Muitas crianças com PEA apresentam perturbações específicas da linguagem, as mais comuns associadas à fraca semântica, mas sabemos que existem Perturbações de Linguagem graves ao nível da linguagem expressiva e/ou compreensiva. O que nos levanta algumas limitações onde, a meu entender, não são mais do que desafios que temos pela frente na adequação das metodologias a desenvolver no decorrer da intervenção.

As Perturbações de Hiperatividade, com um perfil dominante ao nível da impulsividade, ou mesmo os Défices de Atenção, são potenciais parcerias das PEA, exigindo uma observação e avaliação sistematizadas para que haja sucesso farmacológico e que este sirva de sustentação para uma intervenção mais facilitadora.

Com a adolescência e a transição para a vida adulta, numa vertente mais psiquiátrica, podem ser despoletados padrões depressivos, perturbações de ansiedade, perturbações obsessivo-compulsivas, entre outras. Apresenta-se, assim, um quadro sintomatológico mais complexo, privando o jovem/adulto de uma integração plena (apesar de diferenciada).

Nesta perspetiva, é de valorizar a existência de outras patologias associadas como promotoras de um desinvestimento no ganho de competências a longo prazo.

TREINO DAS COMPETÊNCIAS SOCIAIS

A Competência Social é a área do desenvolvimento pessoal e social que permite a concretização de relações intra e interpessoais satisfatórias, através de comportamentos verbais, não-verbais e aspetos cognitivos.

Com o treino das competências sociais investimos na interação social, na área da comunicação e na capacidade de imaginação/flexibilização da criança, remetendo-nos para uma intervenção que promove a compreensão e aquisição de comportamentos cada vez mais funcionais.

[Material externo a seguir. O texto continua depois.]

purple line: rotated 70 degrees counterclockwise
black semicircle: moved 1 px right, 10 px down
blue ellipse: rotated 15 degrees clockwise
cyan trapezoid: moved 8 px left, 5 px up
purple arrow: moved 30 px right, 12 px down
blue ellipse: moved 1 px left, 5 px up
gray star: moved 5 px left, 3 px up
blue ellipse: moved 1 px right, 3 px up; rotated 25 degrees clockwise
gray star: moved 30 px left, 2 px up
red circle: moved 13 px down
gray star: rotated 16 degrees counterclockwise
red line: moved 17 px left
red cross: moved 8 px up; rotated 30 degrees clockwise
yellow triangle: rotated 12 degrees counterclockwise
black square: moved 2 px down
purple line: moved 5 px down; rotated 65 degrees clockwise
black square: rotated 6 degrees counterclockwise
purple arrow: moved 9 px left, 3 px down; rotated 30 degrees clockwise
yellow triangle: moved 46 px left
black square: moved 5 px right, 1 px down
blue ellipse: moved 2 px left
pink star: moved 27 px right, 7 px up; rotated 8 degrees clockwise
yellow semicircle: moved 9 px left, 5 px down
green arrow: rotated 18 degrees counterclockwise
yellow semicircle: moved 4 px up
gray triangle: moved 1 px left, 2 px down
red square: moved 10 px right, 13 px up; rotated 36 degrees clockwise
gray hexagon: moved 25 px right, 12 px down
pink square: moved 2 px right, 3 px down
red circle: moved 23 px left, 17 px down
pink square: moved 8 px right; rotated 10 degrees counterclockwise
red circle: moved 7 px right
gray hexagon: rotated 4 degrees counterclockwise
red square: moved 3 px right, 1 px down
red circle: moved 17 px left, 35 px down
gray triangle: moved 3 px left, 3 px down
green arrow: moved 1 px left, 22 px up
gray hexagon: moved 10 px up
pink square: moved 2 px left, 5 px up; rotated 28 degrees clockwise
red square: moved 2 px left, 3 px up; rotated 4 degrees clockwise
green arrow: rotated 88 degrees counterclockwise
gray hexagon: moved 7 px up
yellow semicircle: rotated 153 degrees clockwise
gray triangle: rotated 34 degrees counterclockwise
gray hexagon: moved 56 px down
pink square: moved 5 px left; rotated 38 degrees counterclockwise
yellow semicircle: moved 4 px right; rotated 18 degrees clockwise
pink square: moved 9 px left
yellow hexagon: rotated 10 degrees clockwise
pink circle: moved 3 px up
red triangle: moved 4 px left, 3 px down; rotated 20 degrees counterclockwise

O objetivo prioritário centra-se na aprendizagem sistematizada e concretizada para uma compreensão e adequação comportamental nos diferentes contextos sociais, para que a criança/jovem não sejam estigmatizados. É necessário que a criança faça o conhecimento e a aplicação de diferentes conceitos, o entendimento de que existem diferentes formas de comunicar e de se expressar. Só assim facilitamos o processo para uma melhor integração, fazendo com que a criança se avalie como um agente ativo e desencadeie atitudes facilitadoras de comportamentos tão banais como a realização de uma conversa, a aceitação de um convite, dar uma opinião de forma assertiva, ter a capacidade de realizar um recado, atravessar uma estrada, de fazer uma compra, andar num transporte público, enfim…. beneficiar de um dia-a-dia repleto de vivências.

A Intencionalidade Comunicativa, a Regulação Emocional e a Reciprocidade Social determinam os objetivos específicos a desenvolver na intervenção com a família, escola e, agentes sociais em cada contexto da vida da pessoa com SA.

O nosso papel passa por estruturar, intervir e mediar uma rede de contextos e pessoas em função da vida ativa da pessoa com SA, promovendo uma melhoria da sua compreensão pessoal e social para que a funcionalidade de hoje promova a verdadeira integração de amanhã.